Les extraits de revues 10
Le numéro de mai-juin 1987 de la revue Poésie attendait la lectrice de l’artiste québécois Denis Chiasson, qui n’a pas été longue à le parcourir, parce que presque tout de suite elle s’est arrêtée sur ces mots :
Un réveil
Dans un rêve je me trouvais emmuré.
Ses murs n’avaient ni consistance
ni poids : leur vide était leur poids.
Les murs étaient des heures et les heures
ennui fixe, accumulé.
Le temps de ces heures n’était pas du temps.
J’ai sauté par une brèche : il était quatre heures
en ce monde. La chambre était ma chambre,
mon fantôme habitait chaque chose.
Moi je n’étais pas là.
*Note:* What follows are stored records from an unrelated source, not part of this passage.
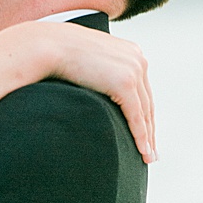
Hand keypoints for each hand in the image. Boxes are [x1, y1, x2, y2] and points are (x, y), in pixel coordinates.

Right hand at [37, 22, 155, 162]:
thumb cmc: (61, 52)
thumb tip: (97, 86)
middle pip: (147, 102)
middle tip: (151, 152)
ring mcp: (133, 71)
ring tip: (147, 157)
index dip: (145, 114)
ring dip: (148, 138)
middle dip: (150, 129)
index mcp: (131, 52)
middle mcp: (138, 60)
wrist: (50, 45)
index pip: (142, 90)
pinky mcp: (125, 84)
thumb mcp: (89, 59)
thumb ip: (100, 70)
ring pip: (145, 112)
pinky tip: (142, 152)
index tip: (147, 132)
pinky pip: (136, 117)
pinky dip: (141, 137)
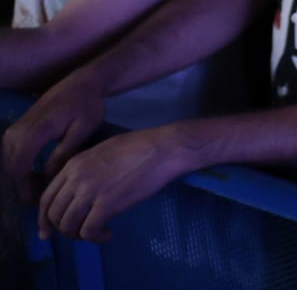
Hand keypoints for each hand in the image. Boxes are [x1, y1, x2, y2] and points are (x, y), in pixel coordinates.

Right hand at [3, 70, 106, 202]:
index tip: (36, 202)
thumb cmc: (87, 105)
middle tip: (39, 200)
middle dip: (22, 186)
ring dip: (20, 178)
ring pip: (8, 162)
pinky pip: (10, 154)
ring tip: (38, 189)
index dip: (25, 188)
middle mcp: (18, 131)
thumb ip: (63, 154)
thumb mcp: (82, 130)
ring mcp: (14, 129)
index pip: (20, 168)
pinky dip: (19, 167)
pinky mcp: (16, 128)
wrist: (81, 83)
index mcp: (34, 132)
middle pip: (11, 167)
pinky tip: (34, 175)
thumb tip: (46, 177)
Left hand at [38, 126, 197, 242]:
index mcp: (74, 165)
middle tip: (78, 233)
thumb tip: (77, 191)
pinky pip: (88, 231)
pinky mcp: (107, 204)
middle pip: (54, 214)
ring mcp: (91, 192)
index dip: (44, 219)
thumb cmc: (140, 146)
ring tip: (95, 233)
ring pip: (68, 225)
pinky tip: (107, 233)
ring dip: (79, 235)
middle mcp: (76, 179)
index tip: (49, 231)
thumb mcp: (102, 152)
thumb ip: (84, 170)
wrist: (163, 149)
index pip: (46, 198)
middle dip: (62, 229)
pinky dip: (95, 238)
J’ai regardé à la fenêtre :
pas une âme sous l’éclairage électrique;
neige déjà sale, maisons éteintes,
pylônes, autos endormis, le vaillant
cercle de chênes, grands squelettes.
Noire et blanche la nuit : les dessins
des constellations, illisibles;
le vent et ses couteaux. Je regardais,
sans comprendre. Je regardais, de mes yeux,
dans la rue déserte, la présence.
La présence sans corps. de mes yeux.
L’être est réticent dans son abondance.
J’ai regardé à l’intérieur : C’était ma chambre
et je n’y étais pas. Rien ne manque à l’être,
même en notre absence. Dehors,
encore indécises, des clartés :
l’aube entre des toits confus.
Déjà les constellations s’effaçaient.